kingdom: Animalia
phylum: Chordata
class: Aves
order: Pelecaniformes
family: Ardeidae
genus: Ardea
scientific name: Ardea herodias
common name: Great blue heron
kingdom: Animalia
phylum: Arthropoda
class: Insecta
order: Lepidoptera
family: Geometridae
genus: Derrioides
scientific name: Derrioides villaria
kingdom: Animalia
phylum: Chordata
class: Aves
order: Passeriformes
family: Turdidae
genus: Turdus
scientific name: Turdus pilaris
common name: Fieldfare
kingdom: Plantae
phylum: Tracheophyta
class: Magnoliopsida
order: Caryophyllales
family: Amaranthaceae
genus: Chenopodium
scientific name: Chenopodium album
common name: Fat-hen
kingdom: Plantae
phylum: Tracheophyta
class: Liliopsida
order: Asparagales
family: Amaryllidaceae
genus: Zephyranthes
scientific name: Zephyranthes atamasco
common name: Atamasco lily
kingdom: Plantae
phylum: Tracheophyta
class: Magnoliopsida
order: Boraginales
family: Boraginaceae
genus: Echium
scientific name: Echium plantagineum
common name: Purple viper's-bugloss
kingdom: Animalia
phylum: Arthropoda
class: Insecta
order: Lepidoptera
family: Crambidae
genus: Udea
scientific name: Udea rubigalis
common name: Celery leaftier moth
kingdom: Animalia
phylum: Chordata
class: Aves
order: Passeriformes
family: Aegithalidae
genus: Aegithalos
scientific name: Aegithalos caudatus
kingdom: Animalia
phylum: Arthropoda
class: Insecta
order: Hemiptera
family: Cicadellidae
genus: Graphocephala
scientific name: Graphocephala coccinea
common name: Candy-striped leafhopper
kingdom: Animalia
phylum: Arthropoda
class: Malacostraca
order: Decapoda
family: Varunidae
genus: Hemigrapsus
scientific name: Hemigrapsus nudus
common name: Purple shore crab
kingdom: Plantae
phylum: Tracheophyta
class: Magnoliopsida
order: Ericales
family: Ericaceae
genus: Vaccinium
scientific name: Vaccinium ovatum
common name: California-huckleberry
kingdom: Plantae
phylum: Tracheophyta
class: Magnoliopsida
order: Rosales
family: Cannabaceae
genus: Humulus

════════════════

**Qué se pide**
Pasa todo el listado a una tabla en Markdown con dos columnas, Fila y Línea, poniendo el número de fila en Fila y el texto de cada línea en Línea. Deja fuera las líneas en blanco.

**Resultado**
| Fila | Línea |
|---|---|
| 1 | kingdom: Animalia |
| 2 | phylum: Chordata |
| 3 | class: Aves |
| 4 | order: Pelecaniformes |
| 5 | family: Ardeidae |
| 6 | genus: Ardea |
| 7 | scientific name: Ardea herodias |
| 8 | common name: Great blue heron |
| 9 | kingdom: Animalia |
| 10 | phylum: Arthropoda |
| 11 | class: Insecta |
| 12 | order: Lepidoptera |
| 13 | family: Geometridae |
| 14 | genus: Derrioides |
| 15 | scientific name: Derrioides villaria |
| 16 | kingdom: Animalia |
| 17 | phylum: Chordata |
| 18 | class: Aves |
| 19 | order: Passeriformes |
| 20 | family: Turdidae |
| 21 | genus: Turdus |
| 22 | scientific name: Turdus pilaris |
| 23 | common name: Fieldfare |
| 24 | kingdom: Plantae |
| 25 | phylum: Tracheophyta |
| 26 | class: Magnoliopsida |
| 27 | order: Caryophyllales |
| 28 | family: Amaranthaceae |
| 29 | genus: Chenopodium |
| 30 | scientific name: Chenopodium album |
| 31 | common name: Fat-hen |
| 32 | kingdom: Plantae |
| 33 | phylum: Tracheophyta |
| 34 | class: Liliopsida |
| 35 | order: Asparagales |
| 36 | family: Amaryllidaceae |
| 37 | genus: Zephyranthes |
| 38 | scientific name: Zephyranthes atamasco |
| 39 | common name: Atamasco lily |
| 40 | kingdom: Plantae |
| 41 | phylum: Tracheophyta |
| 42 | class: Magnoliopsida |
| 43 | order: Boraginales |
| 44 | family: Boraginaceae |
| 45 | genus: Echium |
| 46 | scientific name: Echium plantagineum |
| 47 | common name: Purple viper's-bugloss |
| 48 | kingdom: Animalia |
| 49 | phylum: Arthropoda |
| 50 | class: Insecta |
| 51 | order: Lepidoptera |
| 52 | family: Crambidae |
| 53 | genus: Udea |
| 54 | scientific name: Udea rubigalis |
| 55 | common name: Celery leaftier moth |
| 56 | kingdom: Animalia |
| 57 | phylum: Chordata |
| 58 | class: Aves |
| 59 | order: Passeriformes |
| 60 | family: Aegithalidae |
| 61 | genus: Aegithalos |
| 62 | scientific name: Aegithalos caudatus |
| 63 | kingdom: Animalia |
| 64 | phylum: Arthropoda |
| 65 | class: Insecta |
| 66 | order: Hemiptera |
| 67 | family: Cicadellidae |
| 68 | genus: Graphocephala |
| 69 | scientific name: Graphocephala coccinea |
| 70 | common name: Candy-striped leafhopper |
| 71 | kingdom: Animalia |
| 72 | phylum: Arthropoda |
| 73 | class: Malacostraca |
| 74 | order: Decapoda |
| 75 | family: Varunidae |
| 76 | genus: Hemigrapsus |
| 77 | scientific name: Hemigrapsus nudus |
| 78 | common name: Purple shore crab |
| 79 | kingdom: Plantae |
| 80 | phylum: Tracheophyta |
| 81 | class: Magnoliopsida |
| 82 | order: Ericales |
| 83 | family: Ericaceae |
| 84 | genus: Vaccinium |
| 85 | scientific name: Vaccinium ovatum |
| 86 | common name: California-huckleberry |
| 87 | kingdom: Plantae |
| 88 | phylum: Tracheophyta |
| 89 | class: Magnoliopsida |
| 90 | order: Rosales |
| 91 | family: Cannabaceae |
| 92 | genus: Humulus |